From the shackles of the mind in lack

 




He was quick to dribble words and if they were bitter, the task was easier. And it made me so confused to see how easily he knocked people down. Preferably the ones he loved the most. Syllables erect, there were no stutters and no hesitations. It would seem that he was born with all evil creations. To injure, he thought, would be to raise an arm of his own, a man of 1.92 m, and push a bland bowl of soup. Or slap a friend on the back, as if to say: hello good morning, by the way? Or taking action against a driver who made a mistake against him or someone else near him. The car would turn inside out, preventing the man from escaping and then it would be a see-you-see until the police arrived and convinced him that violence did not provide answers to the injustices of everyday life. 

Sensibility was a word outside his scope. If I were to say to him, he would finish: Let's put an end to the verbiage, after all I'm smart, but a foreigner or a faggot is not a thing! And he would get up, defeated, and flee out the wilderness or out the doors. I inquired about his life. He was a man of good looks, good manners, and a better heart. That's how I remembered him in my childhood. Something had happened to create so much bitterness. And it will happen. He had been fired from the chamber unfairly and without much he could do. A father of two and a domestic wife, the family depended on his right salary.
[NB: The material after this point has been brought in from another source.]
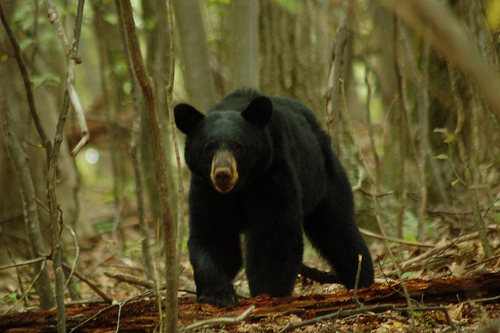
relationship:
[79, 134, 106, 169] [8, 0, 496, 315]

As he was very isolated and powerful, everyone was afraid to touch the forbidden subject. If it weren't for Joaquina being verbally abused because of this. No one ever saw him at a professional appointment again. He did odd jobs, he was good with hands and ideas. An excellent craftsman, an artist. And he didn't know how to obey. Not even command. His wife began to work by the day to make ends meet after the children got married. Today I was going to clean Mrs. Fernanda's house, tomorrow I was going to iron a neighbor's house. The next day, for Lousada to help sew curtains in an atelier and that's how she led her life. With his odd jobs he earned enough for himself, for the gasoline he spent, sometimes on the tractor and sometimes on the van, to buy a new machine or to buy another animal. He cherished the animals. It was said that he treated the animals better than his family after this incident. He spoke little, except to strangers if the situation demanded it. With his wife at home, he grunted something, but not much, enough for her to know that he was unhappy and would remain so. And that created the snowball effect. One day she came home to find him face down, lying in the hallway, still wearing the anorak from having come from the street. Mr. John, who had come out of his side in a good mood. But Mr. John did not know that he had come once again from the chamber, to have expected a solution to his problem. There were no solutions and he swore it was a plot against him because he was not from the PSD. Politics aside, the beetle medicine had trickled down the walls of the house until it reached the kitchen. Joaquina knew that this smell was strange and horrible. And it almost prevented her from speaking, drying her throat.
"Manuel," she had shouted, but Manuel was not there, only his brutish body that was difficult to drag. Joaquina screamed as hard as she could for her mother-in-law who lived across the street to call the fire department. And this had been the first of many other times. The last one had led Manuel to be admitted to the Magalhães Lemos Hospital.  And to be transferred to the area hospital, in the psychiatry ward. In a recent time, where people accepted psychiatry better, it was the same as other human specialties and not a place where madmen who were never recovered hid. For Joaquina, his attempts to die were already the fado she knew was hers, but she had never gotten used to. When I left for work, I thought that would be the last time I saw him alive or normal, without being on medication. Would his bitterness come from months of wandering the hospital corridors where others like him wandered? No, the bitterness had come from injustice, from forced and unjust unemployment. From not knowing how to govern a family that had always been his responsibility. The fact was that Manuel knew how to do everything, he had the ability to work with wood and even make sculptures and paint. He also knew how to play musical instruments, repair automobiles, whatever the breakdowns, plough the fields, build houses, and pretend that life wasn't hard. But to caress, to pamper, or to speak sweetly were things of such difficulty that he preferred to die. People didn't understand, because he didn't lack education, he was cultured enough, he read the newspaper often and watched the news, the debates, the cultural programs every day.  Love was his arduous and impossible task. Because it came from trust, and this he had lost long ago, trust in humanity. The day before yesterday, I wrung out half a dozen less aggressive, sweeter words and a tear. Then he fled, hidden between his fears of reading his soul and the anger of not knowing how to face love and reciprocate.